Synopses & Reviews
During a meteoric career that spanned from 1825 to 1834, David Douglas made the first systematic collections of flora and fauna over many parts of the greater Pacific Northwest. Despite his early death, colleagues in Great Britain attached the Douglas name to more than 80 different species, including the iconic timber tree of the region. David Douglas, a Naturalist at Work
is a colorfully illustrated collection of essays that examines various aspects of Douglas's career, demonstrating the connections between his work in the Pacific Northwest of the 19th century and the place we know today.
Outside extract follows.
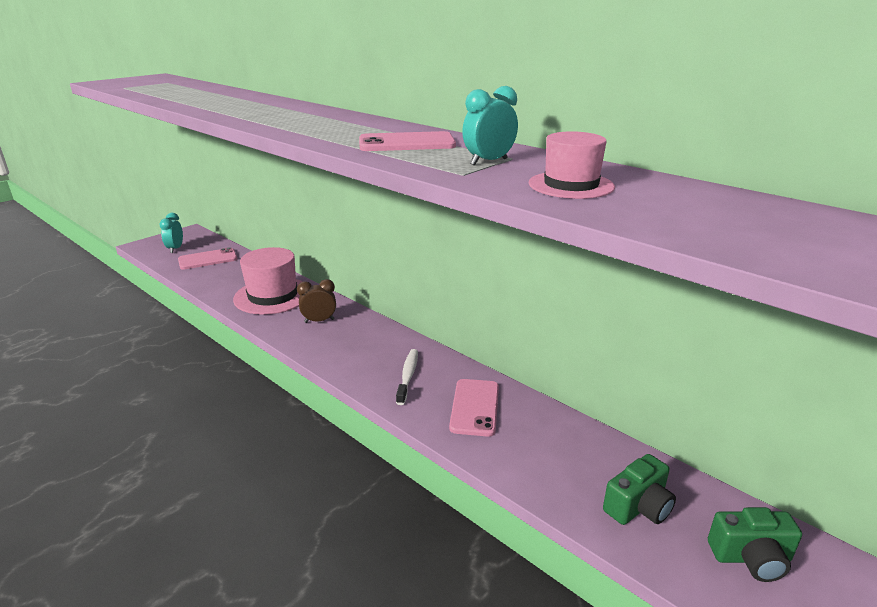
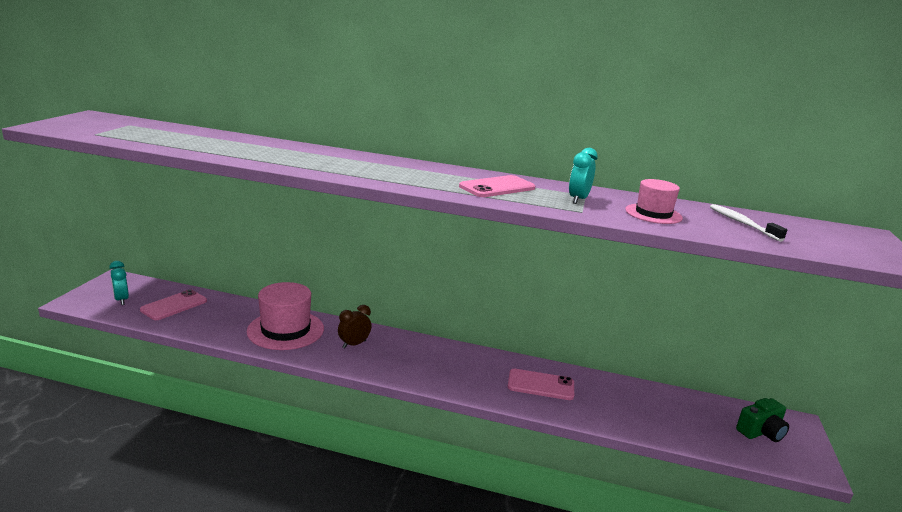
camera: 30 degrees left, 5 degrees down
white toothbrush [396,349,418,405] -> white toothbrush moved to [710,204,787,242]
pink phone [449,379,499,437] -> pink phone turned 60 degrees counterclockwise [507,369,574,400]
green camera [603,454,676,525] -> none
From the Columbia River's perilous bar to luminous blooms of mountain wildflowers; from ever-changing frontiers of technology to the quiet seasonal rhythms of tribal families gathering roots, these essays collapse time to shed light on people and landscapes.
This volume is the companion book to a major museum exhibit about Douglas's Pacific Northwest travels that will open at the Northwest Museum of Arts & Culture in Spokane in September 2012.
"The young David Douglas comes alive with the reading of this incredible thoughtful account, where upon revisiting the exact sites where Douglas collected 199 years ago, the author charmingly describes the species of plants and animals that Douglas encountered. This is a must read for any of us interested in the natural history of the Pacific Northwest." Estella B. Leopold, Professor Emeritus, University of Washington
"A beautifully illustrated companion to 'The Collector,' the author's best-selling biography of Douglas that won the 2010 Pacific Northwest Booksellers Award, this volume offers 10 essays that examine the Scottish naturalist's three trips to the Northwest between 1825-1834 and connects them to modern reality." The Seattle Times
"David Douglas, A Naturalist at Work, makes perceptive connections between people and place, and tantalizing connections across time." Barbara Lloyd McMichael, The Bookmonger
About the Author
Jack Nisbet is a teacher, naturalist, and nonfiction writer who focuses on the intersection of human and natural history in the Pacific Northwest. His award-winning books include the essay collection Visible Bones, the short stories of Purple Flat Top, and treatments of contact-era explorers David Thompson (Sources of the River) and David Douglas (The Collector).